About this task
Reproduce the passage of the contagious clam cancer article between "While this body" and "along the coast.", inclusive.

Excerpt
====================
What comes to mind when you hear the word “contagious”?
For most of us, it’s infectious agents, such as viruses and bacteria. However, recent evidence suggests that these agents may not be the only existing contagious elements in our world.
In a recent article published in Cell, researchers at Columbia University discussed an investigation of a potentially contagious cancer in clams. Though highly rare, this is not the first documented account of a contagious cancer; two other known examples include a facial cancer in Tasmanian devils and a venereal cancer in dogs.
In this case, the researchers used a series of experiments revolving around DNA analysis to determine if the cancerous cells — diseased circulatory cells called hemocytes in clams — within diseased animals were clonal. The results were intriguing: The team identified a particular retrotransposon called Steamer whose copy number was significantly increased in diseased hemocytes compared to normal animals and normal tissues within diseased animals. With that, the scientists also identified several Steamer integration sites that were specifically present within cancerous DNA but not in normal DNA. Both of these taken together are highly suggestive of a clonal cancerous process as opposed to a stochastically arising cancer unique to each individual animal.
The team further supported this hypothesis by analyzing microsatellite regions within both diseased and normal DNA. Strikingly, the cancerous genotypes again showed remarkable homogeneity, while the normal genotypes were mostly polymorphic.
While this body of data is convincing, the question remains of what mechanisms allow these cells to be contagious. The authors posit several potential mechanisms for transmission. Though clams are sessile and therefore don’t come into physical contact with each other, they are filter feeders, and previous research has suggested the plausibility of affected hemocyte cells surviving in seawater long enough to be passed to another individual animal. It is also possible that human intervention has played a role in the dissemination of the cancerous cells due to recent seed stocking interventions along the coast.
But even if we assume the cells can move between individuals, what mechanisms prevent them from being rejected in the new individual? Unlike the major histocompatibility complex system in mammals, mollusks lack a known process for rejecting nonself elements. It is possible that this lack of response could encourage this type of contagious cancer and perhaps is even a major reason why these types of recognition evolved in mammals.
Though intriguing, these data are just the beginning of elucidating the pathways of contagious cancers. But an increasing body of evidence is accumulating to suggest these events are far more common than originally assumed.
====================
The data
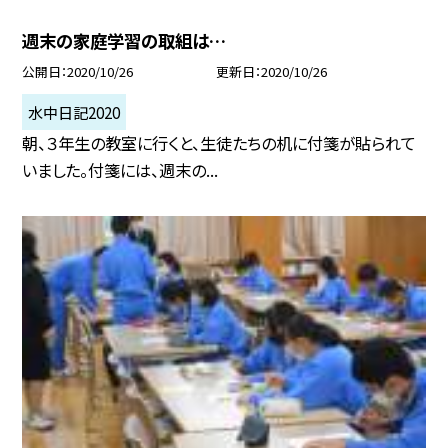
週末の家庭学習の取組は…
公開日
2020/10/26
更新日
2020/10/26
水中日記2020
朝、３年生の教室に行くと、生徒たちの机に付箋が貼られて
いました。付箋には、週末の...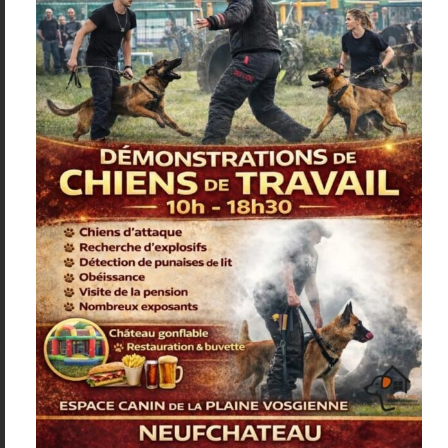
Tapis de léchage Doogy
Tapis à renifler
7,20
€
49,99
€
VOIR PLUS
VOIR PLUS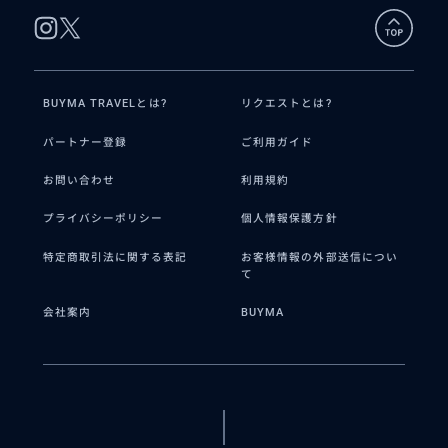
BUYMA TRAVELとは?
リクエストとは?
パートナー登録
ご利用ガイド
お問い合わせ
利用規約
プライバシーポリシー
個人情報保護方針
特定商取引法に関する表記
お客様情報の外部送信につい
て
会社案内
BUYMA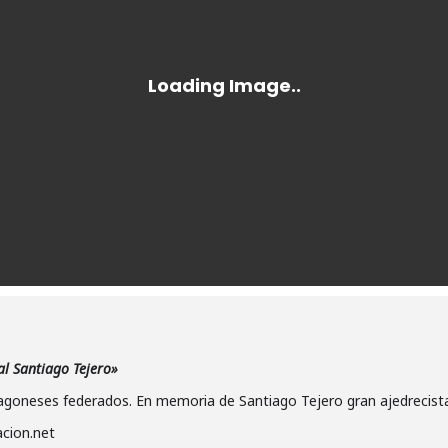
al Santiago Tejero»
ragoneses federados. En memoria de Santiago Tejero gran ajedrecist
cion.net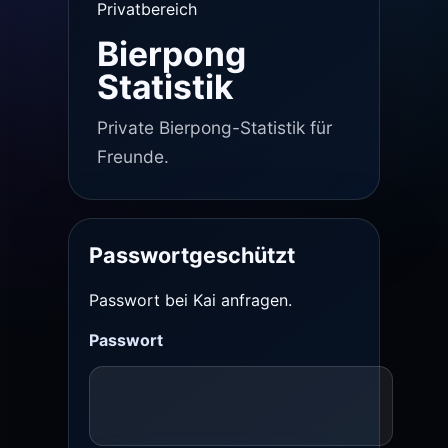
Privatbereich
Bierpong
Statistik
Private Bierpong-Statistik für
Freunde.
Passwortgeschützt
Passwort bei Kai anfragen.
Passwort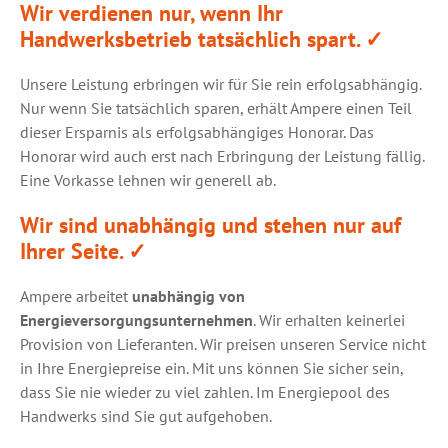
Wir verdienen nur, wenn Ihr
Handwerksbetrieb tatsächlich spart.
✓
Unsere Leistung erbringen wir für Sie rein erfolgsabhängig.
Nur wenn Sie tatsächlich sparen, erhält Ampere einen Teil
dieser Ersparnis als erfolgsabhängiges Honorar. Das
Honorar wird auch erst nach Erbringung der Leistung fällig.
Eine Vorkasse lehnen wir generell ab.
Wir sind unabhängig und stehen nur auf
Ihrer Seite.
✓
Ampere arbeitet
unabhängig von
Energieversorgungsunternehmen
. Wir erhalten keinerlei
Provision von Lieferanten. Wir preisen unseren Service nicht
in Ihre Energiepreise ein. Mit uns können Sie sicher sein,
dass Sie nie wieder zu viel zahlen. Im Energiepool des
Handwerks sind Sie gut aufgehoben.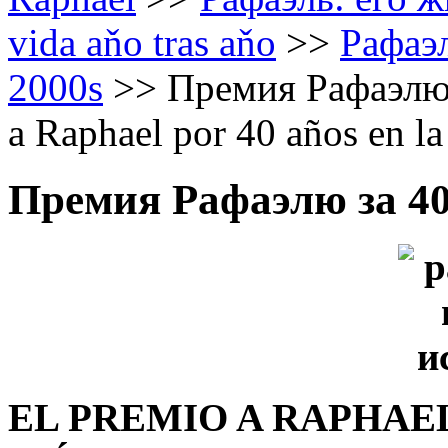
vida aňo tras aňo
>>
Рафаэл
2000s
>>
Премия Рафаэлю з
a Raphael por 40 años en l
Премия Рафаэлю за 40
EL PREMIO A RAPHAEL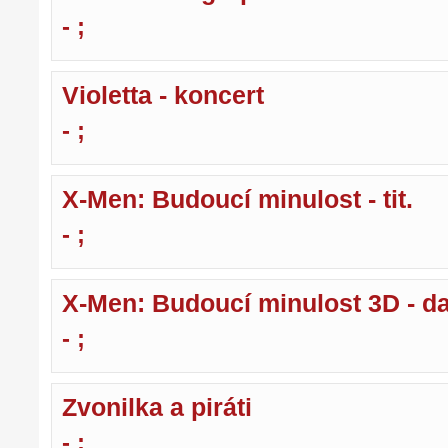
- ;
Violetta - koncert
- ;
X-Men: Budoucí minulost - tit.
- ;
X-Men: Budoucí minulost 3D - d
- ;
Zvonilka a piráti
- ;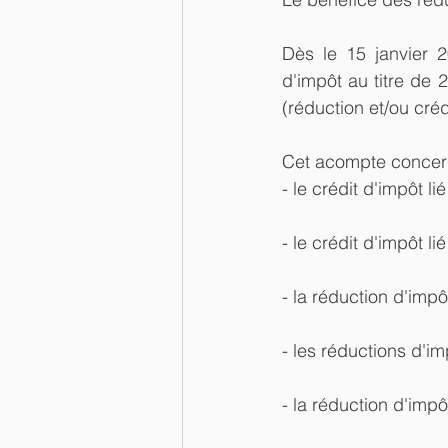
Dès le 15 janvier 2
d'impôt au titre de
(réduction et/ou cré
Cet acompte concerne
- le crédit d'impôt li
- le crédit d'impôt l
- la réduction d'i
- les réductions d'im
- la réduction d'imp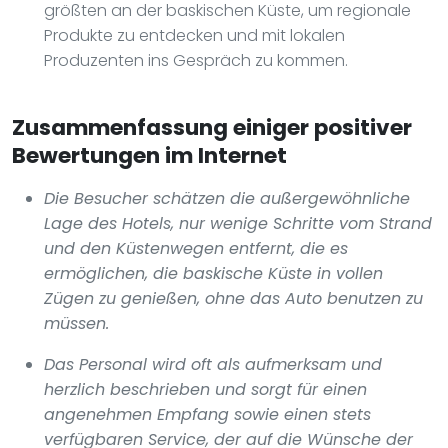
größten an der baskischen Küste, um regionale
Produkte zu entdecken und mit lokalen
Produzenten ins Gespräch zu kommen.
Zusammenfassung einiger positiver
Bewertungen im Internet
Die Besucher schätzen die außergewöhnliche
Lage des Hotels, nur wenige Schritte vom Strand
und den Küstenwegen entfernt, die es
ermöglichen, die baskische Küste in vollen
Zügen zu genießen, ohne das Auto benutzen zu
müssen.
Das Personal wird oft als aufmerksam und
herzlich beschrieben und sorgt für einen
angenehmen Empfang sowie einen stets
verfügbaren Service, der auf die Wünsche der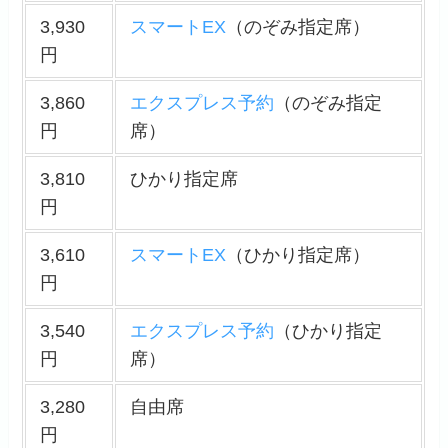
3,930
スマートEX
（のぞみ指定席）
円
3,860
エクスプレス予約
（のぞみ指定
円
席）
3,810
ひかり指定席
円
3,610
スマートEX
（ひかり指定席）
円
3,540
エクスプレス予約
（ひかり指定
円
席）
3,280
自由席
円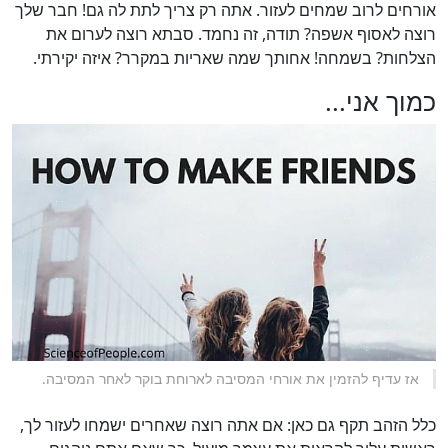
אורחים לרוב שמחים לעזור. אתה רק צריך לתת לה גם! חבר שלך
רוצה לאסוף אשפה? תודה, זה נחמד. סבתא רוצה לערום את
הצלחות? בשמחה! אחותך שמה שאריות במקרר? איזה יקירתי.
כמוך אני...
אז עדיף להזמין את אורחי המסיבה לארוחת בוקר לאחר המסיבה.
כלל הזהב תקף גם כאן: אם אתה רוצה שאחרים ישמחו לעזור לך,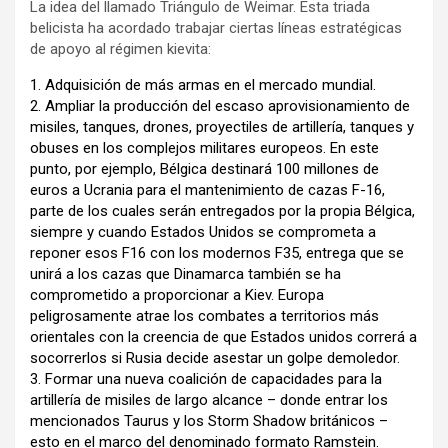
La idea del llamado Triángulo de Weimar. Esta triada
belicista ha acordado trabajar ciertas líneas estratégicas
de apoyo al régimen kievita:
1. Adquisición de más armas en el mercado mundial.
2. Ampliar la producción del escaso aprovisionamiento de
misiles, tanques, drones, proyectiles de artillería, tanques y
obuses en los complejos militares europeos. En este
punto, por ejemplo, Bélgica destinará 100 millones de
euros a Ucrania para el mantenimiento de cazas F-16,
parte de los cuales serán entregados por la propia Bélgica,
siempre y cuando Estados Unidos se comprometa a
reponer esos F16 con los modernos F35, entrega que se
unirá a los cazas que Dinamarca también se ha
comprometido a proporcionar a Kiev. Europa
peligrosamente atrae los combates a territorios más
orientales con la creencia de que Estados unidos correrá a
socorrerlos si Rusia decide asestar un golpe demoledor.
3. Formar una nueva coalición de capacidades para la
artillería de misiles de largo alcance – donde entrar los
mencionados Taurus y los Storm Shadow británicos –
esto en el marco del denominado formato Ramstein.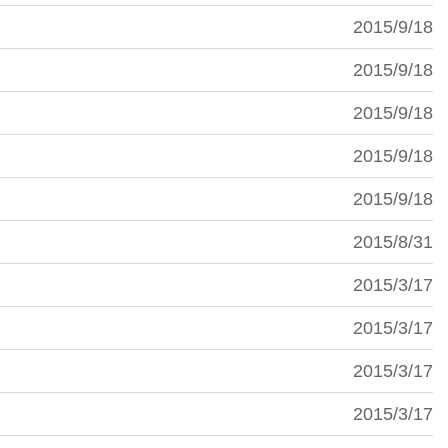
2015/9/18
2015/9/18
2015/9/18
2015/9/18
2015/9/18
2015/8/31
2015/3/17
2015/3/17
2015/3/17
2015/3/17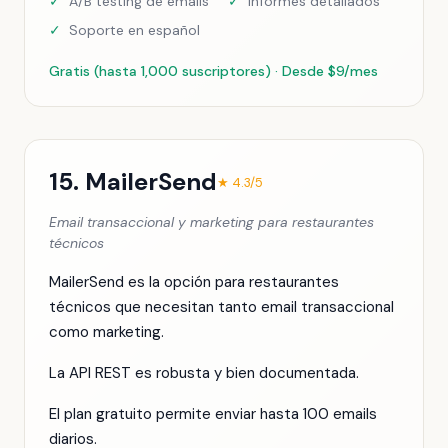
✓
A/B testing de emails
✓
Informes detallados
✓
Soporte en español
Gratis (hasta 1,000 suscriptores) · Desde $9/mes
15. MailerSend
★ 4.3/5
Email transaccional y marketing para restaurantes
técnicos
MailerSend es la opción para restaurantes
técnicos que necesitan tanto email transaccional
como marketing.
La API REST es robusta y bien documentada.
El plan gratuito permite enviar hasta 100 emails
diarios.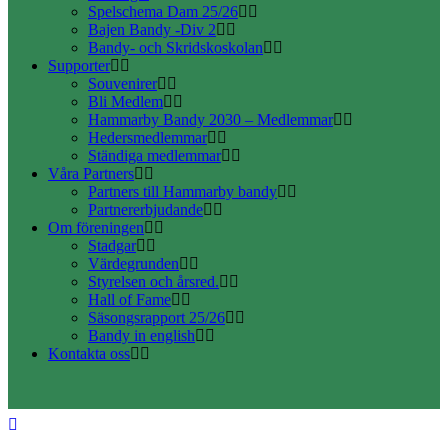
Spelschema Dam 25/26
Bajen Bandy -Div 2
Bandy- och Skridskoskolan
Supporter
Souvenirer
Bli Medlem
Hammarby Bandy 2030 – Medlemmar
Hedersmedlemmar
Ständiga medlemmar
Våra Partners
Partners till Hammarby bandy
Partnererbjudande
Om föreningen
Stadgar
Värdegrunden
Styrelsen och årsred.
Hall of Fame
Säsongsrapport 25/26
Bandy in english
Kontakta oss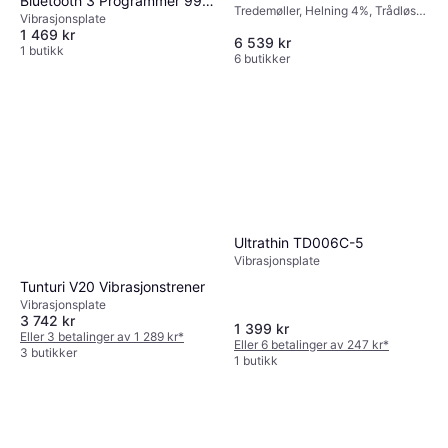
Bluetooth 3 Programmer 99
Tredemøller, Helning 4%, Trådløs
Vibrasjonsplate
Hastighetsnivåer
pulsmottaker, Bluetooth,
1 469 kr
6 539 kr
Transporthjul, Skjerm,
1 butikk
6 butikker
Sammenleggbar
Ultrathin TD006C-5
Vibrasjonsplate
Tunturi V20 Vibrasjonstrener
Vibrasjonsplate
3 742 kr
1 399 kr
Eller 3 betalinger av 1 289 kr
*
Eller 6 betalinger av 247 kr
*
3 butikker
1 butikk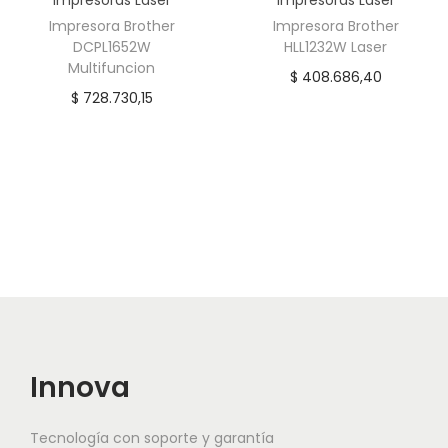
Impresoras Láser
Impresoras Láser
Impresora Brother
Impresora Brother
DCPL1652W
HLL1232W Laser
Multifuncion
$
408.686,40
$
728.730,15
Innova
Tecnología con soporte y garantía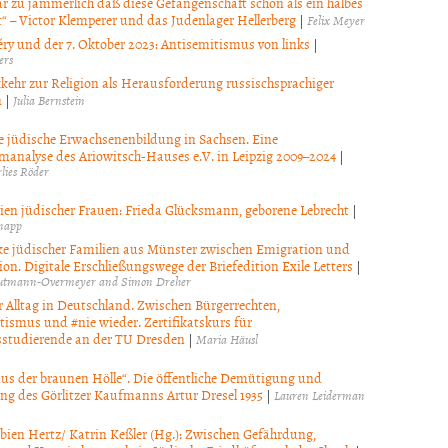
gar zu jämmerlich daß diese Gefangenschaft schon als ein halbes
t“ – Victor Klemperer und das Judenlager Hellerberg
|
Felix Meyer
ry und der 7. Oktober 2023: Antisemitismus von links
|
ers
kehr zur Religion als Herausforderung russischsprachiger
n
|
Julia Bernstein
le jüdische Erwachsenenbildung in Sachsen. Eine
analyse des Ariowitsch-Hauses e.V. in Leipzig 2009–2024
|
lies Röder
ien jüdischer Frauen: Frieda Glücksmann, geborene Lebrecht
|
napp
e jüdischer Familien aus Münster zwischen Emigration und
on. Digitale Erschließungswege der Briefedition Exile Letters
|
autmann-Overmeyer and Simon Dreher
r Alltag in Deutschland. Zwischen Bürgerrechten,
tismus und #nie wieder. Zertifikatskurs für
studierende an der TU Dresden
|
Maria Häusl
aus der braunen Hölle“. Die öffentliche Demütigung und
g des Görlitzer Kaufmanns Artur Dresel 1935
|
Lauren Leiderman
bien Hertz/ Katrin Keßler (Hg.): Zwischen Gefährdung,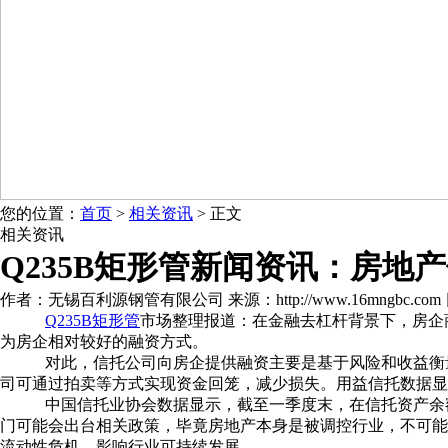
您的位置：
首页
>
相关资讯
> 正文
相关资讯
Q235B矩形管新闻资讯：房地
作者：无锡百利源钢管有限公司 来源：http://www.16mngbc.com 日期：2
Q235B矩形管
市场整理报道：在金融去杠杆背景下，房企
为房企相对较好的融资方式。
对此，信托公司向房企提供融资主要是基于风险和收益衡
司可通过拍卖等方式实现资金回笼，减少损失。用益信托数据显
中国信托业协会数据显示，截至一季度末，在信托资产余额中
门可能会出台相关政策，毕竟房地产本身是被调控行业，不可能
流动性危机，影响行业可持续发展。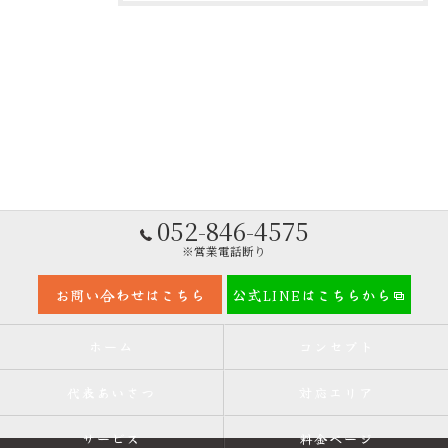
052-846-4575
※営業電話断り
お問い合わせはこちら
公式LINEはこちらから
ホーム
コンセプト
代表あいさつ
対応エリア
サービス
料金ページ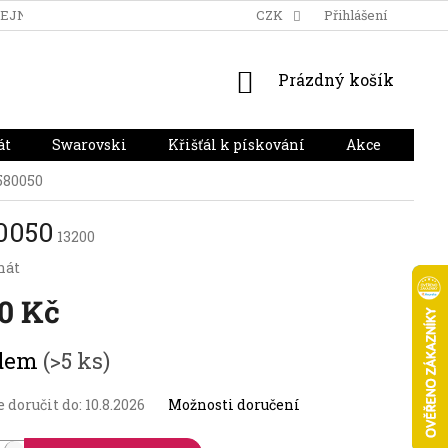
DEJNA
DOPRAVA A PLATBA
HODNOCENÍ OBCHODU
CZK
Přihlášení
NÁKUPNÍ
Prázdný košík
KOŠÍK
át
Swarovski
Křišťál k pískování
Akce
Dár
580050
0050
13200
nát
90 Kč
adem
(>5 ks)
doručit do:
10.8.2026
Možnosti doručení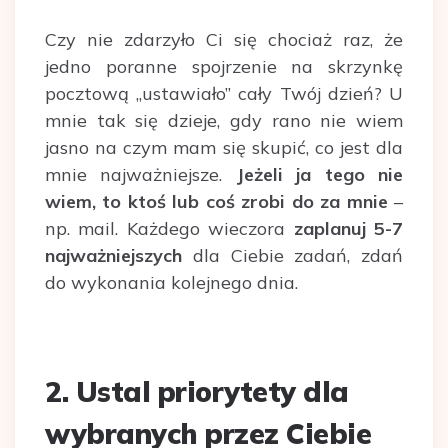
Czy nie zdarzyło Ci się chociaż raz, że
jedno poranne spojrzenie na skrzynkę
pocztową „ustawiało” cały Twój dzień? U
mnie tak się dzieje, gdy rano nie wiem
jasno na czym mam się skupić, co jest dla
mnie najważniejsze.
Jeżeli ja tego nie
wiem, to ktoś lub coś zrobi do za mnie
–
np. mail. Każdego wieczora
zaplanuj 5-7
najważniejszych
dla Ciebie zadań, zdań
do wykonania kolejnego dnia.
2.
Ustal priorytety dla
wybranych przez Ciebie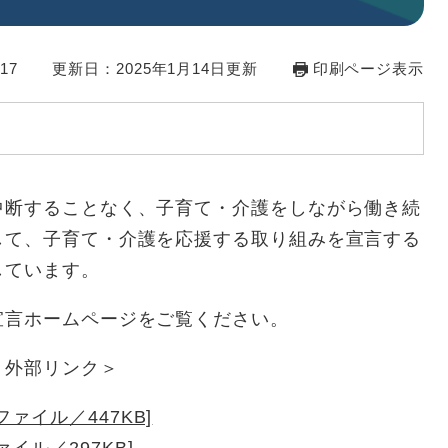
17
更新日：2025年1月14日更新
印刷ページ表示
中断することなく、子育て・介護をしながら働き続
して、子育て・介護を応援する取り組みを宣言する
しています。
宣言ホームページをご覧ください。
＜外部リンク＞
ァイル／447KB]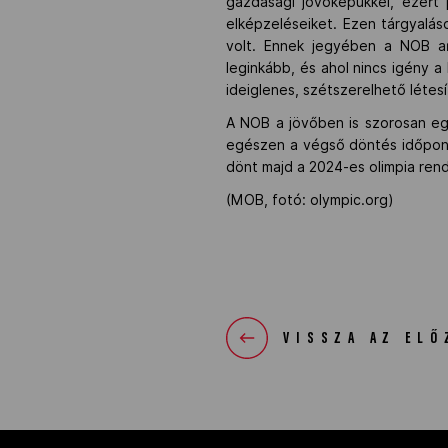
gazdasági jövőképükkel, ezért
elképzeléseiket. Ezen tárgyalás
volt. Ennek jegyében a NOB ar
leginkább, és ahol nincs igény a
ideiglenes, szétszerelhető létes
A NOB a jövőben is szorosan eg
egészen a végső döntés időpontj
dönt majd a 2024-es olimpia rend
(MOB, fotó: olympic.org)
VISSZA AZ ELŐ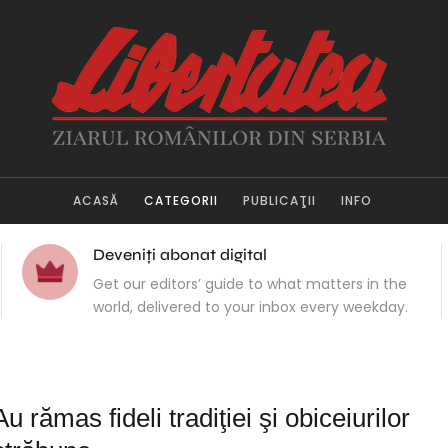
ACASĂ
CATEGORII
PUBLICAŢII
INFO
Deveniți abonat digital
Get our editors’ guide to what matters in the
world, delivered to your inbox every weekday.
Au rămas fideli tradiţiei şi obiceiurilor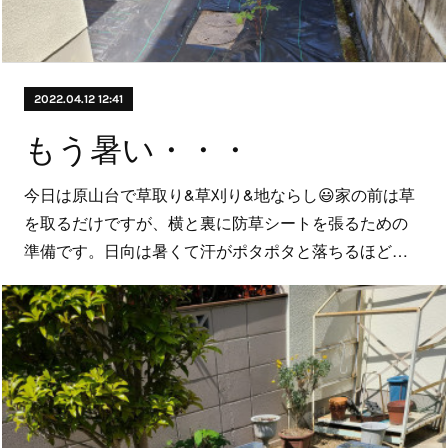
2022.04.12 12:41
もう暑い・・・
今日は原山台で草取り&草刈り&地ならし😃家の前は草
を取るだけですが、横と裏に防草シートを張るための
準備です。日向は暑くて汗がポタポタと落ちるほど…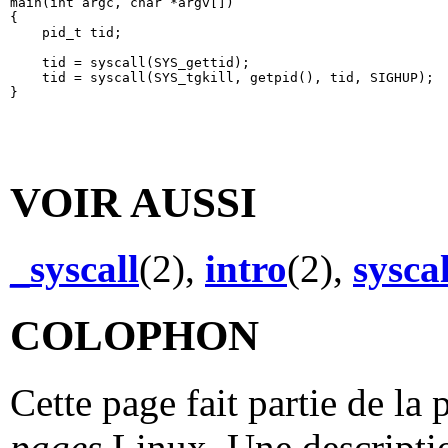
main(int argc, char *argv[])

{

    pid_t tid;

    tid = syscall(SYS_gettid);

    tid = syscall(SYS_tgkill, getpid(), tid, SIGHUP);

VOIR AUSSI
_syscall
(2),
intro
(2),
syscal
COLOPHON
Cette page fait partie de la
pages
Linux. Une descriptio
====================
Finished task
While this body of data is convincing, the question remains of what mechanisms allow these cells to be contagious. The authors posit several potential mechanisms for transmission. Though clams are sessile and therefore don’t come into physical contact with each other, they are filter feeders, and previous research has suggested the plausibility of affected hemocyte cells surviving in seawater long enough to be passed to another individual animal. It is also possible that human intervention has played a role in the dissemination of the cancerous cells due to recent seed stocking interventions along the coast.